The purpose of bucketing is to determine certain data, which must be in the same bucket
without having to go Find another barrel,
understand?
Corresponding to join, just merge
naturally grouped
modify table
Modify the table name
Modify the attributes of the table, internal table, external table
Add folder,
modify folder name,
delete folder,
partition is folder classification
There is no need to engage in partitioning
, do not operate partition operations
add column
complex operation array type
The array is separated by commas
Count the number of arrays
Regardless of python, java, c++, or sql, hive, they are all similar, and the core idea remains the same
map data type
The collection items are separated by # to separate
the map key-value pairs through: separated.
It’s better to say
the map type, which is better than sql
The dictionary in python
is the kv key-value pair
easy to say
struct data type
structure, in c
Anyway, hive is based on the MapReduce sql framework.

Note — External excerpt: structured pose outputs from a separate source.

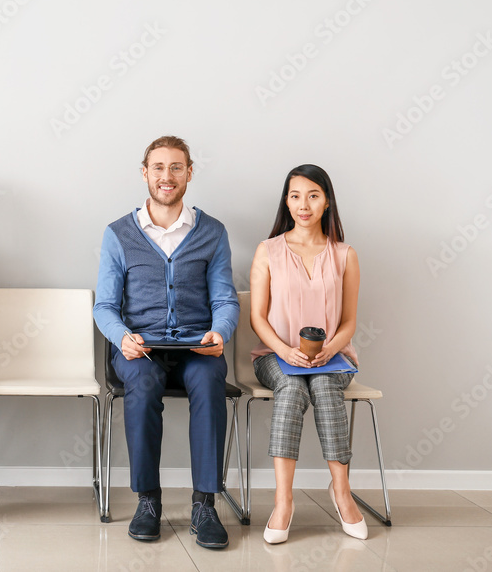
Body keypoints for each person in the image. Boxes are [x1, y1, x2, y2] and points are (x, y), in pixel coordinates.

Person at [94, 135, 239, 550]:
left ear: (190, 173)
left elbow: (225, 298)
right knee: (141, 385)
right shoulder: (118, 234)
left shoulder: (212, 233)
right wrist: (122, 338)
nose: (167, 176)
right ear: (145, 173)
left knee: (211, 382)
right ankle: (148, 500)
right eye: (158, 167)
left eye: (176, 167)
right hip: (139, 349)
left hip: (197, 348)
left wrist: (220, 332)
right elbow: (104, 305)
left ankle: (204, 504)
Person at [248, 164, 367, 543]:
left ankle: (341, 491)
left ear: (327, 202)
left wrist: (331, 347)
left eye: (313, 195)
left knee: (324, 387)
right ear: (287, 201)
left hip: (334, 357)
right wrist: (286, 350)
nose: (304, 204)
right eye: (296, 195)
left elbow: (349, 322)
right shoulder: (268, 251)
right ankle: (284, 501)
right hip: (274, 354)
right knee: (293, 389)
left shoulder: (345, 255)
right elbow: (257, 317)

It can write sql and do distributed computing. Reviewing this knowledge will be very helpful for future network police exams.
Summarize
提示:重要经验:
1)
2) Learn oracle well, even if the economy is cold, the whole test offer is definitely not a problem! At the same time, it is also the only way for you to test the public Internet police.
3) When seeking AC in the written test, space complexity may not be considered, but the interview must consider both the optimal time complexity and the optimal space complexity.